Sound of Metal
L'opera prima di Darius Marder affronta la disabilità in modo immersivo e tutt'altro che scontato
Prima le distorsioni elettriche e il martellare ossessivo della batteria, poi, improvviso, il silenzio. È quello che accade a Ruben (Riz Ahmed), batterista in un duo metalcore con la fidanzata Lou (Olivia Cooke), di colpo vittima di una perdita vertiginosa e inarrestabile dell'udito. Un silenzio con cui scendere inevitabilmente a patti e, forse, con cui rinascere.
Parrebbe quasi il perfetto percorso a tappe del più classico dei coming of age Sound of Metal, opera prima di Darius Marder distribuita da Prime Video, non fosse che sembrano proprio quelle tappe le prime a essere rigettate da una storia che fa del suo andamento oscillante, fatto di cambi repentini di percorso e nuove strade da battere, la sua cifra distintiva. Del resto il film comincia con una rinascita già avvenuta, quella che ha visto Ruben uscire dal tunnel della tossicodipendenza gettandosi anima e corpo nella musica. Una rinascita interrotta dalla perdita proprio di ciò che in prima istanza lo aveva salvato, facendolo diventare un musicista.
La sordità come beffa e incidente di percorso, dunque, un cambio di marcia che per questo si discosta e problematizza la stessa idea di seconda possibilità tanto cara alle narrazioni sul sogno americano.
Partendo da un soggetto semiautobiografico del collega Derek Cianfrance, il co-sceneggiatore di Come un tuono Marder affronta di petto la disabilità scegliendo la strada dell'immedesimazione.
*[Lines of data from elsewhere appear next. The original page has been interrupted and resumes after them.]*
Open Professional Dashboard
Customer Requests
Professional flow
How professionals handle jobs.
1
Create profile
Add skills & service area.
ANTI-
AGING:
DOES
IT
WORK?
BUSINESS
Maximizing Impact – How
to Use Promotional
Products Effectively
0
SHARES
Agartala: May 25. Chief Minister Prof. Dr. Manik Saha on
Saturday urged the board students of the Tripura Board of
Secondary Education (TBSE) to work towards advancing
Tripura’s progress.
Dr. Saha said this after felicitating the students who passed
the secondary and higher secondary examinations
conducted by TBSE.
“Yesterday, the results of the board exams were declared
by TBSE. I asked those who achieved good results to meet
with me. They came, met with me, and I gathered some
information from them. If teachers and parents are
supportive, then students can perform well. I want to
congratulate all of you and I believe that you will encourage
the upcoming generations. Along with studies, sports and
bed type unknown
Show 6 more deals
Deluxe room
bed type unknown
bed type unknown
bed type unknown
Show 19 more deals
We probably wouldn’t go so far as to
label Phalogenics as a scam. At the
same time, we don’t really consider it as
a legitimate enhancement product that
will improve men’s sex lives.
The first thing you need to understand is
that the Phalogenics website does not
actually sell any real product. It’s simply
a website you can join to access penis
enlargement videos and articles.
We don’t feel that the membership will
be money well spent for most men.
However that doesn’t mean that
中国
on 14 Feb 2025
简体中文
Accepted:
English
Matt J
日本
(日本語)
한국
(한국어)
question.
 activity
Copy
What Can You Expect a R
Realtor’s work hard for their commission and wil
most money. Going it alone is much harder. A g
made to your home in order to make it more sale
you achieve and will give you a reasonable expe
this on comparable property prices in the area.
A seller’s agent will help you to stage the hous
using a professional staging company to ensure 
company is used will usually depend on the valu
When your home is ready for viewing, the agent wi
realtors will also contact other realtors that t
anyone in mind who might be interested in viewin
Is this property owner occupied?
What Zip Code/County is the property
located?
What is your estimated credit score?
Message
Messe da parte scene madri e facili sentimentalismi, il regista lavora così di sottrazione, tra piani ravvicinati e non detto, asciugando vicenda e interpretazioni – a partire da quella eccellente di Riz Ahmed – e lavorando soprattutto su un sound design mai così curato, tra sperimentazioni e distorsioni immersive. È così che le soggettive uditive di Ruben irrompono nella vicenda restituendoci, a tratti, tra suoni ovattati e metallici, un disagio che non ha bisogno delle parole (o del linguaggio dei segni) per essere capito appieno.
Sperimentando la solitudine della sordità, Ruben, nel tentativo di “sentire” di nuovo il mondo, si avventura così in un percorso tutto personale, tra nuove vite possibili (la comunità per non udenti e l'intenzione di vivere la sordità non più come un handicap), repentini cambi di rotta e improvvisi momenti di illuminazione. Un viaggio in continuo divenire, che ridefinisce priorità e affetti, nello sforzo di ridisegnare un mondo in cui il silenzio è qualcosa di vivo e materico, un suono come un altro, o, forse, il più importante di tutti.